You could implement a Composite "wrapper" around multiple Lists. For simplicity I've made my example immutable but you could always implement add to append to the "final" List stored within the composite object.
public class CompositeImmutableList<T> implements List<T> {
private final List<T> l1;
private final List<T> l2;
public CompositeImmutableList(List<T> l1, List<T> l2) {
this.l1 = l1;
this.l2 = l2;
}
public boolean add(T t) {
throw new UnsupportedOperationException();
}
public int size() {
return l1.size() + l2.size();
}
public T get(int i) {
int sz1 = l1.size();
return i < s1 : l1.get(i) : l2.get(sz1 - i);
}
// TODO: Implement remaining List API methods.
}
You could do the next steps: get the LinkedList of Java source here:
LinkedList.java
Then over this implementation add the next function:
public void concatenate(LinkedList<E> list)
{
header.previous.next = list.header.next;
list.header.next.previous = header.previous;
list.header.previous.next = header.next;
header.next.previous = list.header.previous;
list.header.next = header.next;
header.previous = list.header.previous;
size = size + list.size;
modCount = modCount + list.modCount + 1;
list.size = size;
list.modCount = modCount;
}
With this code, the 2 LinkedList will be the same LinkedList, so you'll merge in one. The container LinkedList will add the param LinkedList at the end and finally the header of both LinkedList will point to the first and last element.

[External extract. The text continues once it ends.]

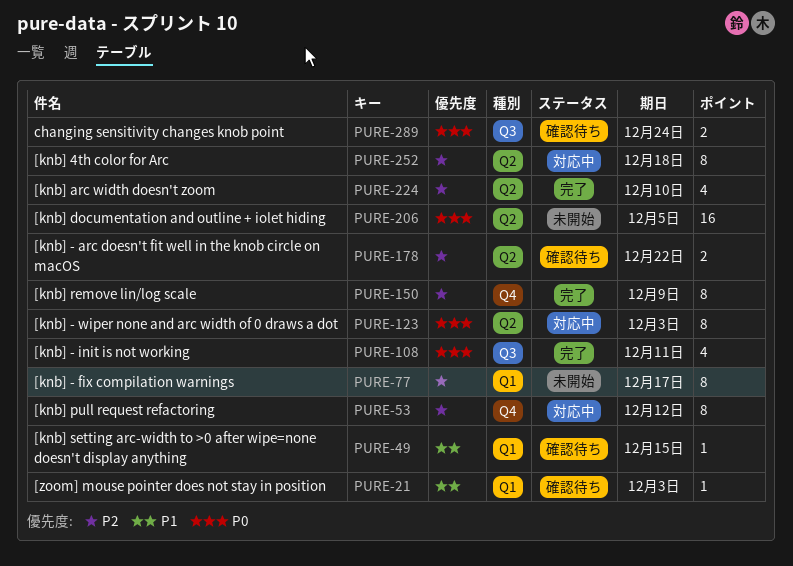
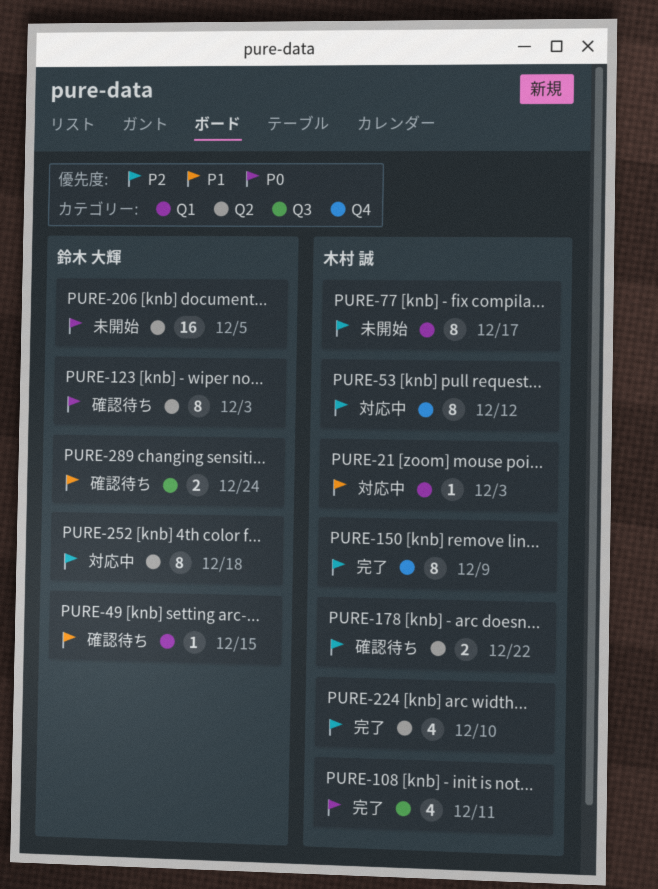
PURE-21, status: 確認待ち -> 対応中
PURE-123, status: 対応中 -> 確認待ち
PURE-289, priority: P0 -> P1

In this method I dont care about if one of the two list is empty so make sure you have the two list with elements before use it or you'll have to check and take care about this.
Test1:
public static void main(String[] args)
{
LinkedList<String> test1 = new LinkedList<String>();
LinkedList<String> test2 = new LinkedList<String>();
test1.add("s1");
test1.add("s2");
test2.add("s4");
test2.add("s5");
test1.concatenate(test2);
System.out.println(test1);
System.out.println(test2);
}
out:
[s1, s2, s4, s5]
[s1, s2, s4, s5]
Test2 performance:
public static void main(String[] args)
{
int count = 100000;
myutil.LinkedList<String> test1 = new myutil.LinkedListExt<>();
myutil.LinkedList<String> test2 = new myutil.LinkedListExt<>();
test1.add("s1");
test1.add("s2");
test2.add("s3");
test2.add("s4");
for (int i=0; i<count; ++i)
test2.add("s");
long start = System.nanoTime();
test1.concatenate(test2);
long elapsedTime = System.nanoTime() - start;
System.out.println(elapsedTime/1000000.0);
java.util.LinkedList<String> test3 = new java.util.LinkedList<>();
java.util.LinkedList<String> test4 = new java.util.LinkedList<>();
test3.add("s1");
test3.add("s2");
test4.add("s3");
test4.add("s4");
for (int i=0; i<count; ++i)
test4.add("s");
start = System.nanoTime();
test3.addAll(test4);
elapsedTime = System.nanoTime() - start;
System.out.println(elapsedTime/1000000.0);
}
out:
0.004016
10.508312
If it's easy to do with a linked list in C, then I'd guess that the LinkedList class offers the same performance
All of the operations perform as could be expected for a doubly-linked list. Operations that index into the list will traverse the list from the beginning or the end, whichever is closer to the specified index.
List list1 = new LinkedList();
list1.add(...);
List list2 = new LinkedList();
list2.add(...);
list1.addAll(list2);
edit: Nevermind. Looks like LinkedList.addAll(Collection) invokes LinkedList.addAll(int, Collection) which iterates through the new collection.